Een belangrijk nadeel van de “juridische” procedure is dat er moeilijk een regie is te voeren op de wijze van taxeren. Aan welke uitgangspunten en eisen moet de fictieve taxatie voldoen?
Daarbij kan verwacht worden dat elke beschikking die lager uitpakt dan de eigen taxatie door verzoekers tot bij de bestuursrechter zal worden aangevochten. Er staat immers veel op het spel. Feitelijk laat men het uiteindelijk aan de bestuursrechter om te beoordelen welke taxatie het meest redelijk is. Langslepende, kostbare procedures zijn het waarschijnlijke gevolg van deze keus.
Zulke procedures om geschillen op te lossen heeft het gemeentebestuur op advies van de Commissie Veerman nu juist willen vermijden.

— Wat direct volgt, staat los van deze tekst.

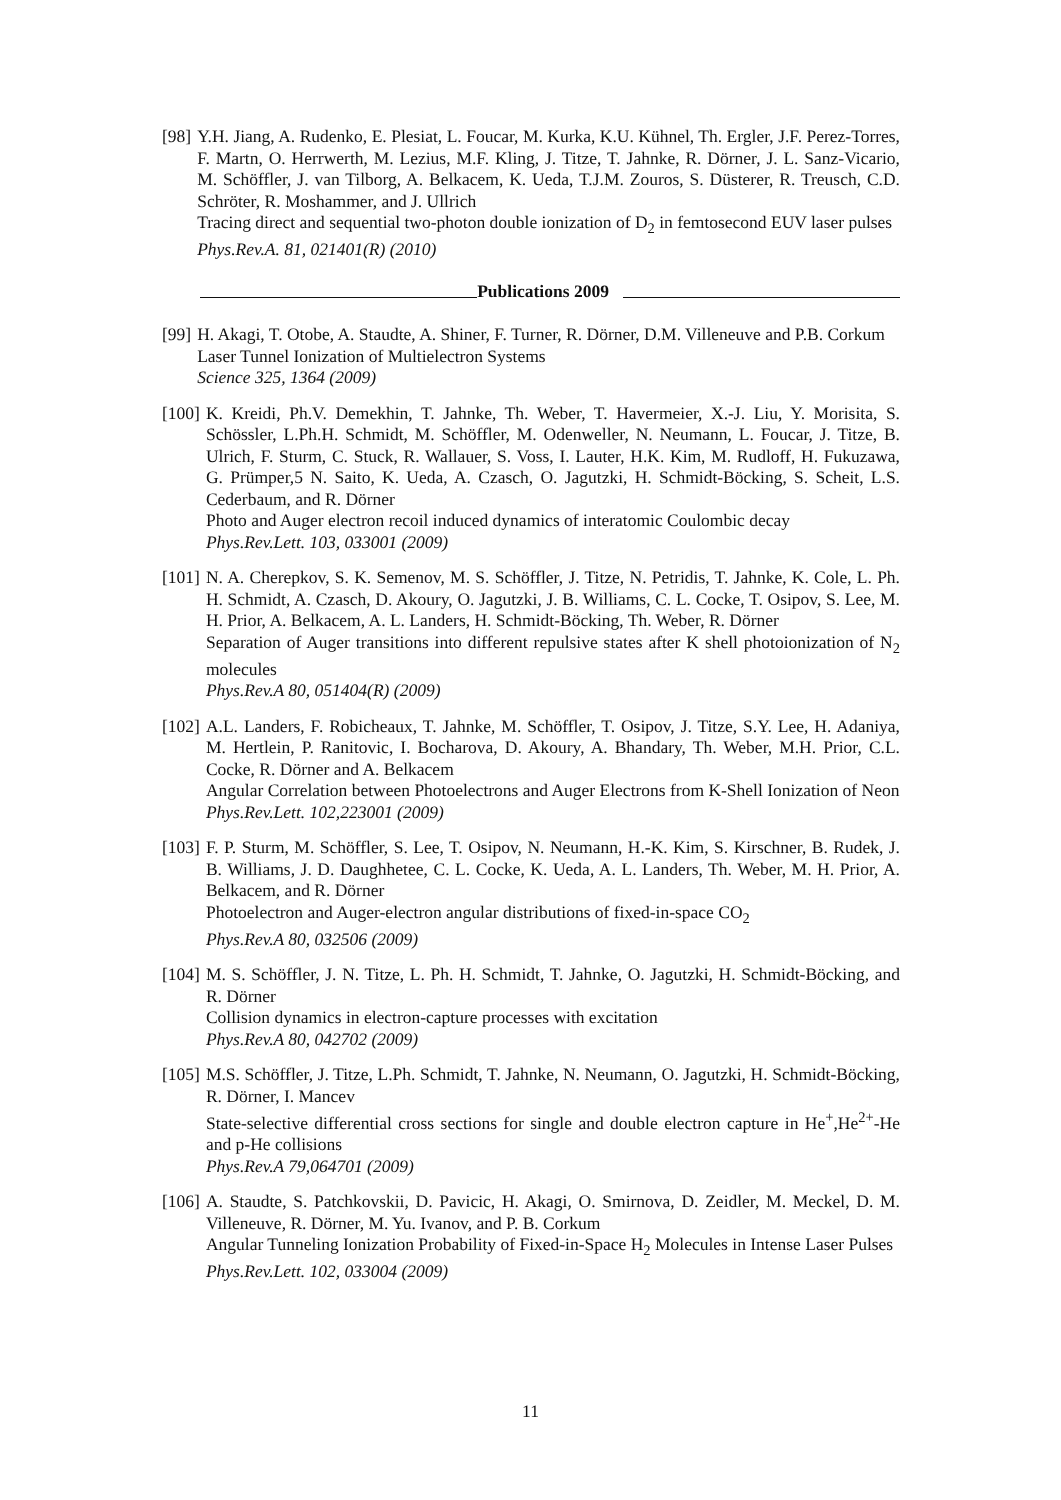[98] Y.H. Jiang, A. Rudenko, E. Plesiat, L. Foucar, M. Kurka, K.U. Kühnel, Th. Ergler, J.F. Perez-Torres, F. Martn, O. Herrwerth, M. Lezius, M.F. Kling, J. Titze, T. Jahnke, R. Dörner, J. L. Sanz-Vicario, M. Schöffler, J. van Tilborg, A. Belkacem, K. Ueda, T.J.M. Zouros, S. Düsterer, R. Treusch, C.D. Schröter, R. Moshammer, and J. Ullrich
Tracing direct and sequential two-photon double ionization of D<sub>2</sub> in femtosecond EUV laser pulses
Phys.Rev.A. 81, 021401(R) (2010)
Publications 2009
[99] H. Akagi, T. Otobe, A. Staudte, A. Shiner, F. Turner, R. Dörner, D.M. Villeneuve and P.B. Corkum
Laser Tunnel Ionization of Multielectron Systems
Science 325, 1364 (2009)
[100] K. Kreidi, Ph.V. Demekhin, T. Jahnke, Th. Weber, T. Havermeier, X.-J. Liu, Y. Morisita, S. Schössler, L.Ph.H. Schmidt, M. Schöffler, M. Odenweller, N. Neumann, L. Foucar, J. Titze, B. Ulrich, F. Sturm, C. Stuck, R. Wallauer, S. Voss, I. Lauter, H.K. Kim, M. Rudloff, H. Fukuzawa, G. Prümper,5 N. Saito, K. Ueda, A. Czasch, O. Jagutzki, H. Schmidt-Böcking, S. Scheit, L.S. Cederbaum, and R. Dörner
Photo and Auger electron recoil induced dynamics of interatomic Coulombic decay
Phys.Rev.Lett. 103, 033001 (2009)
[101] N. A. Cherepkov, S. K. Semenov, M. S. Schöffler, J. Titze, N. Petridis, T. Jahnke, K. Cole, L. Ph. H. Schmidt, A. Czasch, D. Akoury, O. Jagutzki, J. B. Williams, C. L. Cocke, T. Osipov, S. Lee, M. H. Prior, A. Belkacem, A. L. Landers, H. Schmidt-Böcking, Th. Weber, R. Dörner
Separation of Auger transitions into different repulsive states after K shell photoionization of N<sub>2</sub> molecules
Phys.Rev.A 80, 051404(R) (2009)
[102] A.L. Landers, F. Robicheaux, T. Jahnke, M. Schöffler, T. Osipov, J. Titze, S.Y. Lee, H. Adaniya, M. Hertlein, P. Ranitovic, I. Bocharova, D. Akoury, A. Bhandary, Th. Weber, M.H. Prior, C.L. Cocke, R. Dörner and A. Belkacem
Angular Correlation between Photoelectrons and Auger Electrons from K-Shell Ionization of Neon
Phys.Rev.Lett. 102,223001 (2009)
[103] F. P. Sturm, M. Schöffler, S. Lee, T. Osipov, N. Neumann, H.-K. Kim, S. Kirschner, B. Rudek, J. B. Williams, J. D. Daughhetee, C. L. Cocke, K. Ueda, A. L. Landers, Th. Weber, M. H. Prior, A. Belkacem, and R. Dörner
Photoelectron and Auger-electron angular distributions of fixed-in-space CO<sub>2</sub>
Phys.Rev.A 80, 032506 (2009)
[104] M. S. Schöffler, J. N. Titze, L. Ph. H. Schmidt, T. Jahnke, O. Jagutzki, H. Schmidt-Böcking, and R. Dörner
Collision dynamics in electron-capture processes with excitation
Phys.Rev.A 80, 042702 (2009)
[105] M.S. Schöffler, J. Titze, L.Ph. Schmidt, T. Jahnke, N. Neumann, O. Jagutzki, H. Schmidt-Böcking, R. Dörner, I. Mancev
State-selective differential cross sections for single and double electron capture in He<sup>+</sup>,He<sup>2+</sup>-He and p-He collisions
Phys.Rev.A 79,064701 (2009)
[106] A. Staudte, S. Patchkovskii, D. Pavicic, H. Akagi, O. Smirnova, D. Zeidler, M. Meckel, D. M. Villeneuve, R. Dörner, M. Yu. Ivanov, and P. B. Corkum
Angular Tunneling Ionization Probability of Fixed-in-Space H<sub>2</sub> Molecules in Intense Laser Pulses
Phys.Rev.Lett. 102, 033004 (2009)
11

In die geest koos ook het Schadebureau voor een meer op overleg gerichte procedure. Daarin werd er naar gestreefd met verzoekers van te voren overeenstemming te krijgen over de procedure en uitgangspunten voor de taxatie. Dat leek aardig te lukken. De gebrekkige communicatie hierover met de Schadecommissie kan gerepareerd worden.
Stellen we de bruikbaarheid van de adviezen van de Schadecommissie voorop dan zou die haar aandacht beter kunnen richten op de beoordeling van de taxaties waarop de nadeelclaim is gebaseerd dan met een eigen taxatie te komen. Idealiter is er overleg met het Schadebureau waarin de Schadecommissie duidelijk maakt welke eisen zij meent dat aan de taxaties in opdracht van het Schadebureau gesteld moeten worden.
In het taxatierapport moet dan wel aangegeven worden op welke wijze de taxatie tot stand is gekomen. Welke panden of woningen in de referenties zijn gebruikt en welk gewicht aan de verschillende factoren is toegekend. Op dit punt zijn de taxatierapporten die in opdracht van het Schadebureau zijn opgesteld wel erg summier.
Nadat het taxatierapport is uitgebracht kan de Schadecommissie een oordeel worden gevraagd over de kwaliteit er van. Dat oordeel gaat dan met het advies van het Schadebureau naar het bevoegde bestuursorgaan.
Met deze procedure lijkt de autonomie van de Schadecommissie ingeperkt. Wat men op dat punt lijkt te verliezen wordt gecompenseerd door het feit dat de adviezen aan relevantie en bruikbaarheid winnen. Op een steeds terugkerende wedstrijd tussen gemeentelijke (advies)organen wiens taxatie de beste is zit niemand te wachten.